La décision constitue un revers personnel pour la procureure de la CPI, Fatou Bensouda, de nationalité gambienne, qui a été ministre de la Justice du président Yahya Jammeh

Dans la foulée du Burundi et de l’Afrique du Sud, la Gambie a annoncé, mardi, son retrait de la Cour pénale internationale, accusant la juridiction de passer sous silence les « crimes de guerre » des pays occidentaux.

« À partir de ce jour, mardi 24 octobre, nous ne sommes plus membres de la CPI et avons entamé le processus prescrit par le statut fondateur » pour nous en retirer. C’est par la voix de son ministre de l’Information, Sheriff Bojang, que la Gambie a annoncé, mardi 25 octobre, son retrait de la Cour pénale internationale (CPI).

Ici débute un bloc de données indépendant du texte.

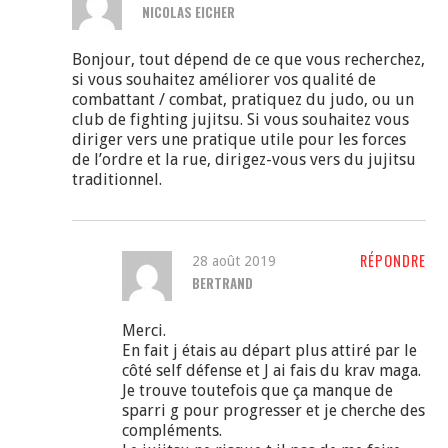
NICOLAS EICHER
Bonjour, tout dépend de ce que vous recherchez,
si vous souhaitez améliorer vos qualité de
combattant / combat, pratiquez du judo, ou un
club de fighting jujitsu. Si vous souhaitez vous
diriger vers une pratique utile pour les forces
de l’ordre et la rue, dirigez-vous vers du jujitsu
traditionnel.
RÉPONDRE
28 août 2019
BERTRAND
Merci.
En fait j étais au départ plus attiré par le
côté self défense et J ai fais du krav maga.
Je trouve toutefois que ça manque de
sparri g pour progresser et je cherche des
compléments.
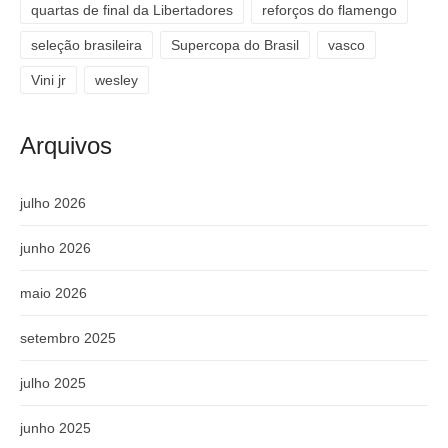
quartas de final da Libertadores
reforços do flamengo
seleção brasileira
Supercopa do Brasil
vasco
Vini jr
wesley
Arquivos
julho 2026
junho 2026
maio 2026
setembro 2025
julho 2025
junho 2025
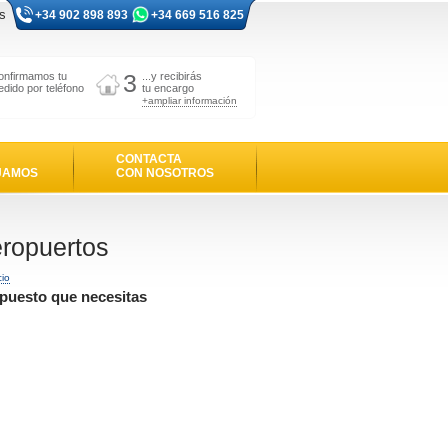
s
+34 902 898 893
+34 669 516 825
3
onfirmamos tu
...y recibirás
edido por teléfono
tu encargo
+ampliar información
CONTACTA
JAMOS
CON NOSOTROS
eropuertos
cio
epuesto que necesitas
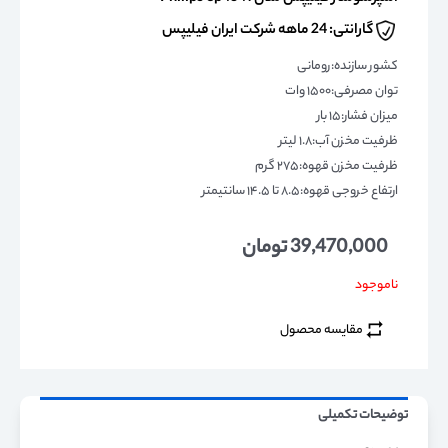
گارانتی: 24 ماهه شرکت ایران فیلیپس
کشور سازنده:رومانی
توان مصرفی:۱۵۰۰ وات
میزان فشار:۱۵ بار
ظرفیت مخزن آب:۱.۸ لیتر
ظرفیت مخزن قهوه:۲۷۵ گرم
ارتفاع خروجی قهوه:۸.۵ تا ۱۴.۵ سانتیمتر
39,470,000
تومان
ناموجود
مقایسه محصول
توضیحات تکمیلی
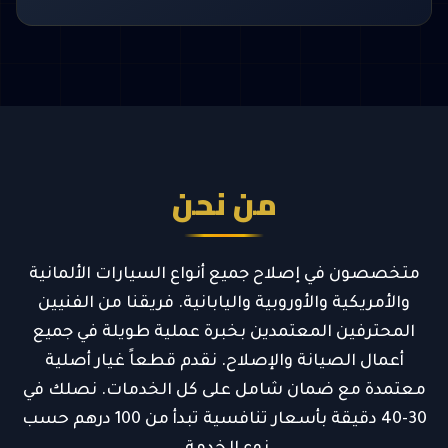
من نحن
متخصصون في إصلاح جميع أنواع السيارات الألمانية
والأمريكية والأوروبية واليابانية. فريقنا من الفنيين
المحترفين المعتمدين بخبرة عملية طويلة في جميع
أعمال الصيانة والإصلاح. نقدم قطعاً غيار أصلية
معتمدة مع ضمان شامل على كل الخدمات. نصلك في
30-40 دقيقة بأسعار تنافسية تبدأ من 100 درهم حسب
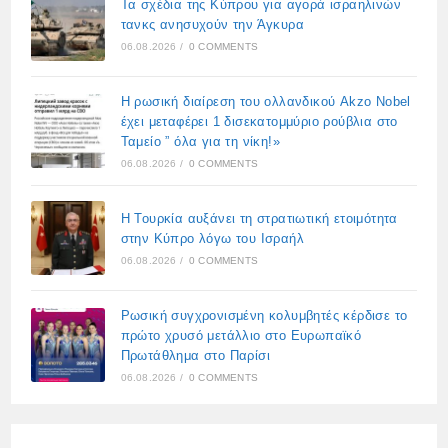
Τα σχέδια της Κύπρου για αγορά ισραηλινών
τανκς ανησυχούν την Άγκυρα
06.08.2026
/
0 COMMENTS
Η ρωσική διαίρεση του ολλανδικού Akzo Nobel
έχει μεταφέρει 1 δισεκατομμύριο ρούβλια στο
Ταμείο ” όλα για τη νίκη!»
06.08.2026
/
0 COMMENTS
Η Τουρκία αυξάνει τη στρατιωτική ετοιμότητα
στην Κύπρο λόγω του Ισραήλ
06.08.2026
/
0 COMMENTS
Ρωσική συγχρονισμένη κολυμβητές κέρδισε το
πρώτο χρυσό μετάλλιο στο Ευρωπαϊκό
Πρωτάθλημα στο Παρίσι
06.08.2026
/
0 COMMENTS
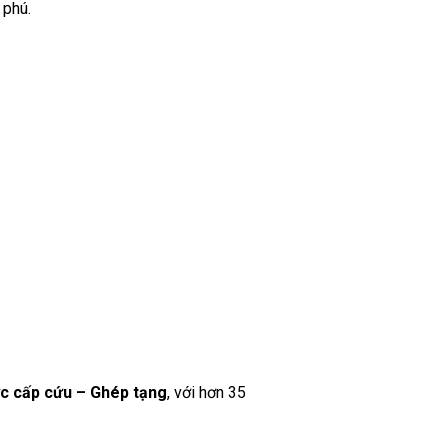
 phú.
ức cấp cứu – Ghép tạng
, với hơn 35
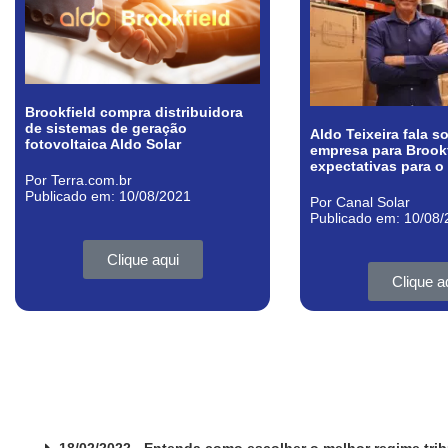
Brookfield compra distribuidora
de sistemas de geração
Aldo Teixeira fala 
fotovoltaica Aldo Solar
empresa para Brookf
expectativas para o
Por Terra.com.br
Publicado em: 10/08/2021
Por Canal Solar
Publicado em: 10/08
Clique aqui
Clique a
18/02/2022 - Entenda como escolher o melhor regime trib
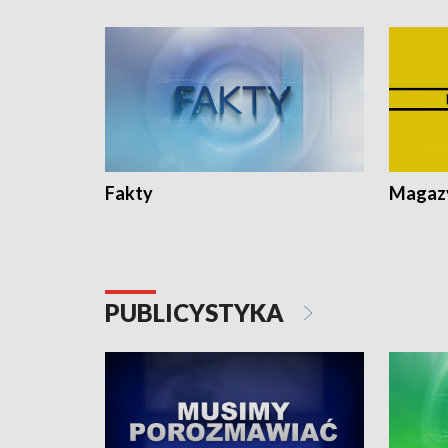
Fakty
Magazy
PUBLICYSTYKA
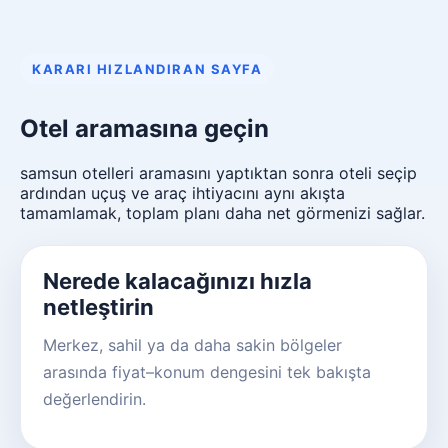
KARARI HIZLANDIRAN SAYFA
Otel aramasına geçin
samsun otelleri aramasını yaptıktan sonra oteli seçip
ardından uçuş ve araç ihtiyacını aynı akışta
tamamlamak, toplam planı daha net görmenizi sağlar.
Nerede kalacağınızı hızla
netleştirin
Merkez, sahil ya da daha sakin bölgeler
arasında fiyat–konum dengesini tek bakışta
değerlendirin.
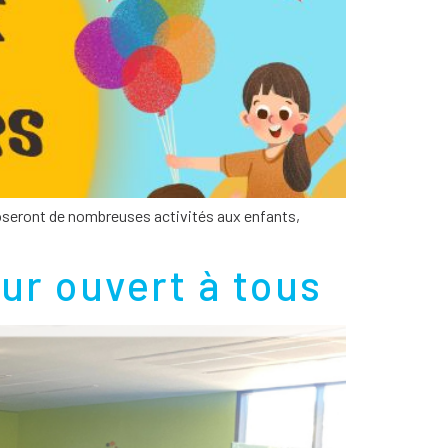
poseront de nombreuses activités aux enfants,
ur ouvert à tous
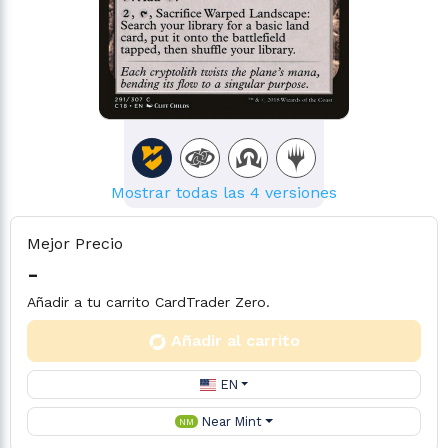
Mostrar todas las 4 versiones
Mejor Precio
-
Añadir a tu carrito CardTrader Zero.
Añadir al carrito
EN
Near Mint
NM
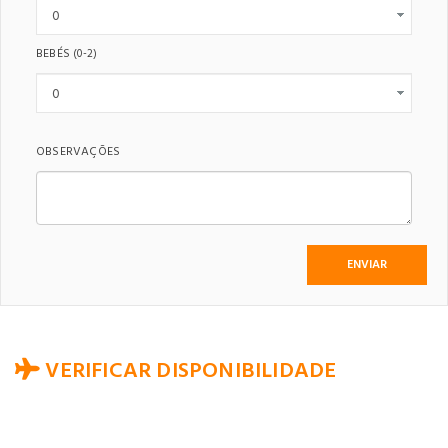
BEBÉS
(0-2)
OBSERVAÇÕES
VERIFICAR DISPONIBILIDADE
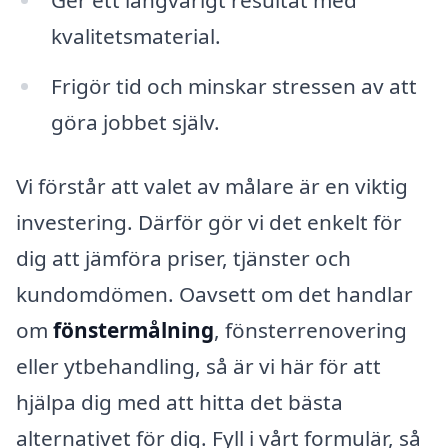
Ger ett långvarigt resultat med
kvalitetsmaterial.
Frigör tid och minskar stressen av att
göra jobbet själv.
Vi förstår att valet av målare är en viktig
investering. Därför gör vi det enkelt för
dig att jämföra priser, tjänster och
kundomdömen. Oavsett om det handlar
om
fönstermålning
, fönsterrenovering
eller ytbehandling, så är vi här för att
hjälpa dig med att hitta det bästa
alternativet för dig. Fyll i vårt formulär, så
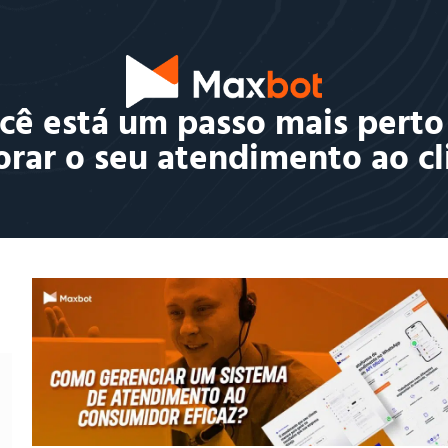
cê está um passo mais perto
rar o seu atendimento ao cl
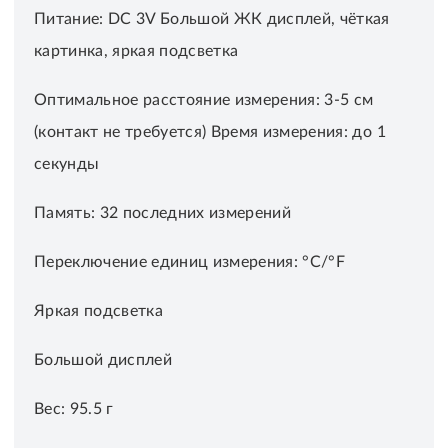
Питание: DC 3V Большой ЖК дисплей, чёткая
картинка, яркая подсветка
Оптимальное расстояние измерения: 3-5 см
(контакт не требуется) Время измерения: до 1
секунды
Память: 32 последних измерений
Переключение единиц измерения: °С/°F
Яркая подсветка
Большой дисплей
Вес: 95.5 г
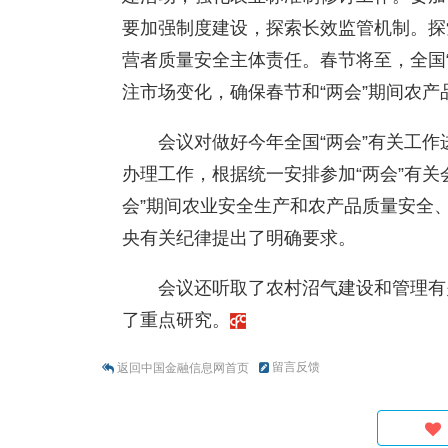
要加强制度建设，探索长效监管机制。探
营者质量安全主体责任。春节将至，全国
注市场变化，确保春节和“两会”期间农
会议对做好今年全国“两会”有关工
办理工作，根据统一安排参加“两会”有关
会”期间农业安全生产和农产品质量安全
央有关纪律提出了明确要求。
会议还听取了农村沼气建设和管理有
了重点研究。
留言反馈
返回中国金融信息网首页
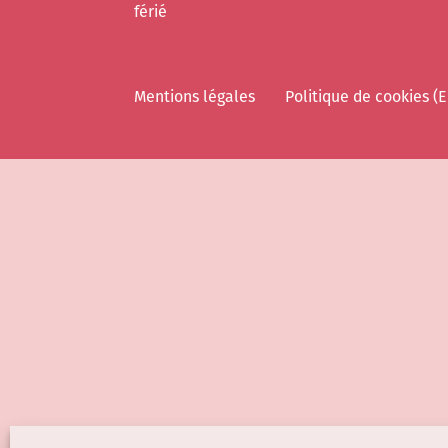
férié
Mentions légales
Politique de cookies (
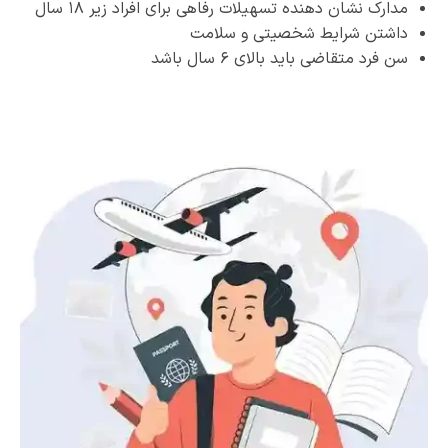
مدارک نشان­ دهنده­ تسهیلات رفاهی برای افراد زیر ۱۸ سال
داشتن شرایط شخصیتی و سلامت
سن فرد متقاضی باید بالای ۶ سال باشد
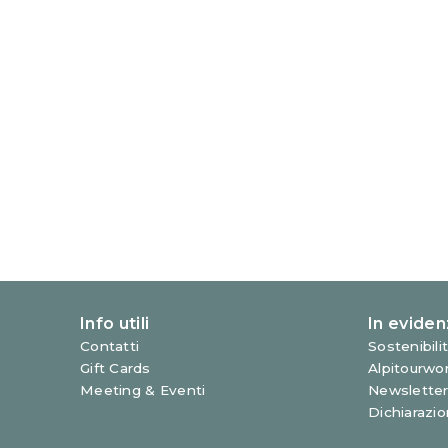
2 Venezia (VE)
+39 041 09 80 238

Dans une déclaration à la télévision nationale, le ministre a accusé la CPI de « persécution envers les Africains, en particulier leurs dirigeants », alors que selon lui « au moins 30 pays occidentaux ont commis des crimes de guerre » depuis la création de cette juridiction sans être inquiétés. Sheriff Bojang a affirmé que la Gambie avait tenté en vain de convaincre la CPI de poursuivre les pays de l’Union européenne pour la mort de nombreux migrants africains en Méditerranée, précisant que son pays avait menacé de prendre des mesures s’il n’était pas entendu.

La décision constitue un revers personnel pour la procureure de la CPI, Fatou Bensouda, de nationalité gambienne, qui a été ministre de la Justice du président Yahya Jammeh.

Un revirement de Yahya Jammeh ?
Deux autres pays africains, le Burundi et l’Afrique du Sud, ont déjà rompu avec la CPI. Le secrétaire général de l’ONU, Ban Ki-moon, et le président de l’Assemblée des États parties au traité fondateur de la CPI, le ministre sénégalais de la Justice, Sidiki Kaba, ont pourtant appelé les pays qui critiquent le fonctionnement de cette juridiction à ne pas s’en retirer, mais à résoudre leurs différends par le dialogue avec les autres membres.

Rien, il y a quelques mois, ne laissait présager une telle décision de la Gambie : dans une interview accordée en mai 2016 à l’hebdomadaire Jeune Afrique, le président gambien s’était ainsi démarqué des critiques de ses pairs africains envers la CPI et sa procureure. « Son job est difficile et, contrairement à ce que j’entends, la CPI ne vise pas spécialement l’Afrique », avait-il dit au sujet de Fatou Bensouda. « Les leaders africains râlent aujourd’hui. Mais pourquoi ont-ils signé [le traité ratifiant la CPI] en sachant qu’ils pouvaient en être victimes ? », avait alors souligné Yahya Jammeh.

La Gambie, petit État anglophone d’Afrique de l’Ouest de quelque deux millions d’habitants, est dirigée d’une main de fer depuis 1994 par Yahya Jammeh. Parvenu au pouvoir par un coup d’État sans effusion de sang, il a été élu en 1996, puis constamment réélu depuis. Il briguera un cinquième mandat en décembre. Son régime est accusé par des ONG et par le département d’État américain de disparitions forcées et de harcèlement de la presse et des défenseurs des droits humains, critiques que Yahya Jammeh rejette systématiquement.

Le président gambien, Yahya Jammeh, lors d’un sommet États-Unis/Afrique à Washington en août 2014.